◆ To be done ◆
Continue the forum thread about AMD's R8xx graphics chips from the point where it stops.

◆ Selected excerpt ◆
** START **
AMD: R8xx Speculation

Dave Baumann · Nov 3, 2009

Andrew Lauritzen said:
Not always - *I* shouldn't be able to write code that screws up my GPU either... that's not acceptable.

It doesn't screw up the GPU, it enters into a protection state - in this case its not a particularly end user friendly protection (which why why we improved it) but it is a protection state.

There's a difference between things like "turbo mode" which detect thermal conditions and modify clock rates and such on the fly and an application being able to bring down the machine - which should never be possible. The issue here is if there is *any* way *ever* to make it fail, then it's broken, no matter how often you expect to see that case. I don't recall any (working) CPUs that would fail in the hardware for some workload, but please correct me if I'm wrong.

http://www.cpu-world.com/Glossary/T/Thermal_Design_Power_(TDP).html

This is normal case of things - in you don't design to the maximum TDP because you're overdesigning for the corner cases. Generally you have catch alls for the corner cases.

No one is complaining about doing cool power savings and clock rate modification to keep the chip running at peak efficiency. The problem is you can't have the chip optimized for the 99% case, and fail catastrophically in the 1%. If you can 100% perfectly detect that 1% and down-clock or whatever you need to do to make it not die then that's completely fine, but I reiterate: the software should never be able to bring down the hardware.

And things have improved.

Andrew Lauritzen · Nov 3, 2009

Dave Baumann said:
It doesn't screw up the GPU, it enters into a protection state - in this case its not a particularly end user friendly protection (which why why we improved it) but it is a protection state.

That's fine if it still makes forward progress. The additional constraint here is that it still needs to comply with the 2 second command-buffer completion rate otherwise it doesn't satisfy Vista/WDDM's requirements.
** END **
◆ Source data ◆
** START **
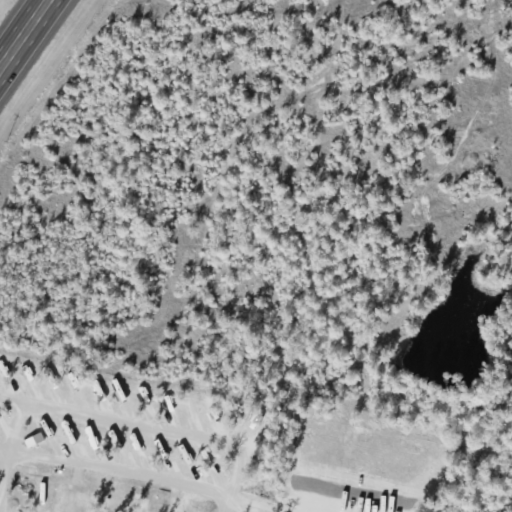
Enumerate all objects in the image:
road: (22, 32)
** END **
◆ Answer to this problem ◆
I apologize if I'm simply not clear on the state of the art here, but it was my understanding that AMD was actually defending the card shutting down/producing incorrect results/frying itself as legitimate behavior... going slower is fine, but blowing up is not.

CNCAddict · Nov 3, 2009

Hmmm, the 5850 stock fan settings never allow it to spin up very fast so I could see how Furmark could overheat things. If you're having stability problems then it's easy to install MSI afterburner and dial in a sweet custom fan profile and get your temps down 10-20deg. I'm running 930Mhz in furmark and don't have any problems.

3dcgi · Nov 3, 2009

Andrew Lauritzen said:
That's fine if it still makes forward progress. The additional constraint here is that it still needs to comply with the 2 second command-buffer completion rate otherwise it doesn't satisfy Vista/WDDM's requirements.

What's the 2 second completion rate? There's no way to guarantee that as shaders could run for a long time and you can put 4 million indices in a draw command. Also, surely slowing down a high end chip will still be faster than a low end chip.

Andrew Lauritzen · Nov 3, 2009

3dcgi said:
What's the 2 second completion rate? There's no way to guarantee that as shaders could run for a long time and you can put 4 million indices in a draw command. Also, surely slowing down a high end chip will still be faster than a low end chip.

The driver is actually supposed to be able to hint WDDM as to where to split up a command buffer if it is unable to fit all of the resources in memory or finish in 2 seconds... otherwise Vista will kill the driver, assuming that it is hung.

And yes, it is unavoidable in general (particularly with shaders that can actually deadlock now), but it's also clearly unacceptable behavior for an application like Futuremark which has worked fine on older GPUs at < 2.0 seconds/frame rates for many years.

Dave Baumann · Nov 3, 2009

CNCAddict said:
Hmmm, the 5850 stock fan settings never allow it to spin up very fast so I could see how Furmark could overheat things.

The refence fan table will allow it to spin continue to spin up until it needs to.

hoom · Nov 3, 2009

There was a time before CPUs had built in thermal monitoring & throttling to protect against overheating.
I'm sure that the Intel burn test was quite capable of causing fried CPUs before then.

Bouncing Zabaglione Bros. · Nov 3, 2009

hoom said:
There was a time before CPUs had built in thermal monitoring & throttling to protect against overheating.
I'm sure that the Intel burn test was quite capable of causing fried CPUs before then.

If you want to go back seven years, then just turning on a PC without a heatsink could do that - but we're not at seven years ago.

dizietsma · Nov 3, 2009

Is it the voltage regulators that are the issue or the actual gpu with Furmark? I've got an aftermarket fan on my 4850 and with Furmark it goes up to 80C or so, no great shakes. If it's the gpu that causes the issue then rather than modding the drivers would it not be better to up spec the default cooler? The extra cost of the 5850 should cover this. Only joking.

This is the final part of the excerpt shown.